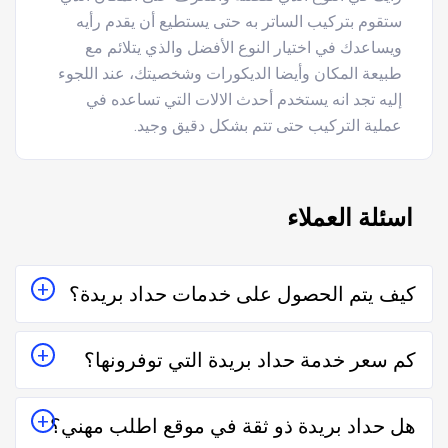
ستقوم بتركيب الساتر به حتى يستطيع أن يقدم رأيه
ويساعدك في اختيار النوع الأفضل والذي يتلائم مع
طبيعة المكان وأيضا الديكورات وشخصيتك، عند اللجوء
إليه تجد انه يستخدم أحدث الالات التي تساعده في
عملية التركيب حتى تتم بشكل دقيق وجيد.
اسئلة العملاء
كيف يتم الحصول على خدمات حداد بريدة؟
يتم الحصول على خدمات حداد بريدة من خلال التواصل معه
كم سعر خدمة حداد بريدة التي توفرونها؟
إما على الواتساب أو تليفونياً وطلب الخدمة منه بعمل زيارة
للمكان أو تقدير سعر الخدمة قبل الزيارة والإتفاق.
تختلف اسعار خدمات حداد بريدة وفقاً لعدة عناصر منها قرب
هل حداد بريدة ذو ثقة في موقع اطلب مهني؟
المسافة وحجم العمل وتوقيته وهل هو عمل مستعجل أم لا.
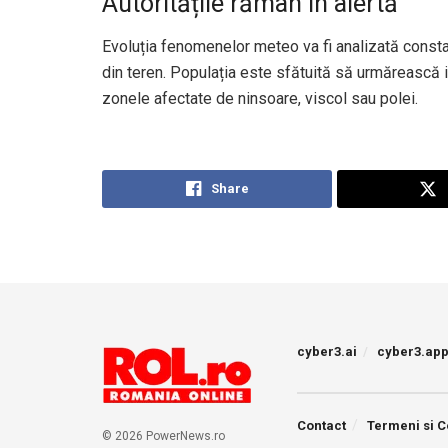
Autoritățile rămân în alertă
Evoluția fenomenelor meteo va fi analizată constant,
din teren. Populația este sfătuită să urmărească i
zonele afectate de ninsoare, viscol sau polei.
Share
cyber3.ai
cyber3.ap
Contact
Termeni si C
© 2026 PowerNews.ro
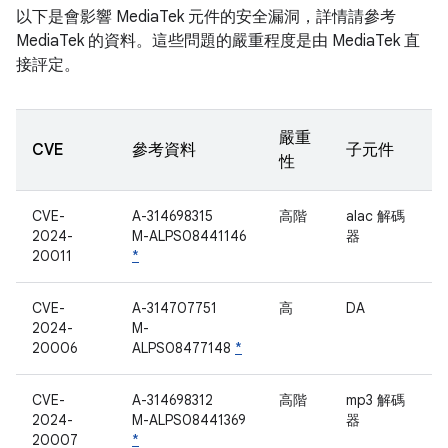
以下是會影響 MediaTek 元件的安全漏洞，詳情請參考
MediaTek 的資料。這些問題的嚴重程度是由 MediaTek 直
接評定。
嚴重
CVE
參考資料
子元件
性
CVE-
A-314698315
高階
alac 解碼
2024-
M-ALPS08441146
器
20011
*
CVE-
A-314707751
高
DA
2024-
M-
20006
ALPS08477148
*
CVE-
A-314698312
高階
mp3 解碼
2024-
M-ALPS08441369
器
20007
*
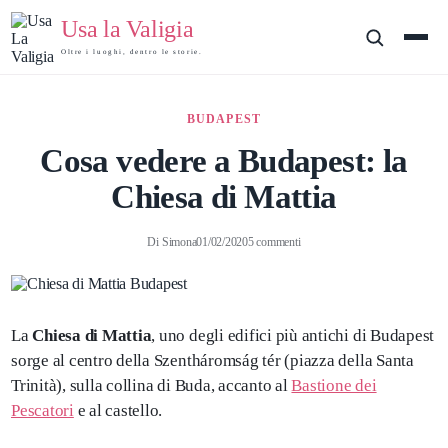
Usa la Valigia
Oltre i luoghi, dentro le storie.
BUDAPEST
Cosa vedere a Budapest: la
Chiesa di Mattia
Di
Simona
01/02/2020
5 commenti
La
Chiesa di Mattia
, uno degli edifici più antichi di Budapest
sorge al centro della Szentháromság tér (piazza della Santa
Trinità), sulla collina di Buda, accanto al
Bastione dei
Pescatori
e al castello.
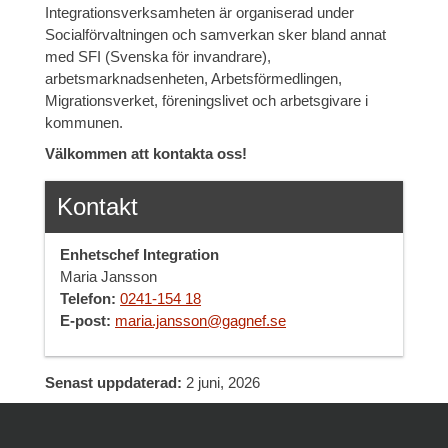
Integrationsverksamheten är organiserad under
Socialförvaltningen och samverkan sker bland annat
med SFI (Svenska för invandrare),
arbetsmarknadsenheten, Arbetsförmedlingen,
Migrationsverket, föreningslivet och arbetsgivare i
kommunen.
Välkommen att kontakta oss!
Kontakt
Enhetschef Integration
Maria Jansson
Telefon:
0241-154 18
E-post:
maria.jansson@gagnef.se
Senast uppdaterad:
2 juni, 2026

========================

### Work required
Output every record above word for word, omitting any pictures they contain.

### Solution
ستقوم بتركيب الساتر به حتى يستطيع أن يقدم رأيه
ويساعدك في اختيار النوع الأفضل والذي يتلائم مع
طبيعة المكان وأيضا الديكورات وشخصيتك، عند اللجوء
إليه تجد انه يستخدم أحدث الالات التي تساعده في
عملية التركيب حتى تتم بشكل دقيق وجيد.
اسئلة العملاء
كيف يتم الحصول على خدمات حداد بريدة؟
يتم الحصول على خدمات حداد بريدة من خلال التواصل معه
كم سعر خدمة حداد بريدة التي توفرونها؟
إما على الواتساب أو تليفونياً وطلب الخدمة منه بعمل زيارة
للمكان أو تقدير سعر الخدمة قبل الزيارة والإتفاق.
تختلف اسعار خدمات حداد بريدة وفقاً لعدة عناصر منها قرب
هل حداد بريدة ذو ثقة في موقع اطلب مهني؟
المسافة وحجم العمل وتوقيته وهل هو عمل مستعجل أم لا.
Autoritățile rămân în alertă
Evoluția fenomenelor meteo va fi analizată constant,
din teren. Populația este sfătuită să urmărească i
zonele afectate de ninsoare, viscol sau polei.
Share
cyber3.ai
cyber3.ap
Contact
Termeni si C
© 2026 PowerNews.ro
以下是會影響 MediaTek 元件的安全漏洞，詳情請參考
MediaTek 的資料。這些問題的嚴重程度是由 MediaTek 直
接評定。
嚴重
CVE
參考資料
子元件
性
CVE-
A-314698315
高階
alac 解碼
2024-
M-ALPS08441146
器
20011
*
CVE-
A-314707751
高
DA
2024-
M-
20006
ALPS08477148
*
CVE-
A-314698312
高階
mp3 解碼
2024-
M-ALPS08441369
器
20007
*
Usa la Valigia
Oltre i luoghi, dentro le storie.
BUDAPEST
Cosa vedere a Budapest: la
Chiesa di Mattia
Di
Simona
01/02/2020
5 commenti
La
Chiesa di Mattia
, uno degli edifici più antichi di Budapest
sorge al centro della Szentháromság tér (piazza della Santa
Trinità), sulla collina di Buda, accanto al
Bastione dei
Pescatori
e al castello.
Integrationsverksamheten är organiserad under
Socialförvaltningen och samverkan sker bland annat
med SFI (Svenska för invandrare),
arbetsmarknadsenheten, Arbetsförmedlingen,
Migrationsverket, föreningslivet och arbetsgivare i
kommunen.
Välkommen att kontakta oss!
Kontakt
Enhetschef Integration
Maria Jansson
Telefon:
0241-154 18
E-post:
maria.jansson@gagnef.se
Senast uppdaterad:
2 juni, 2026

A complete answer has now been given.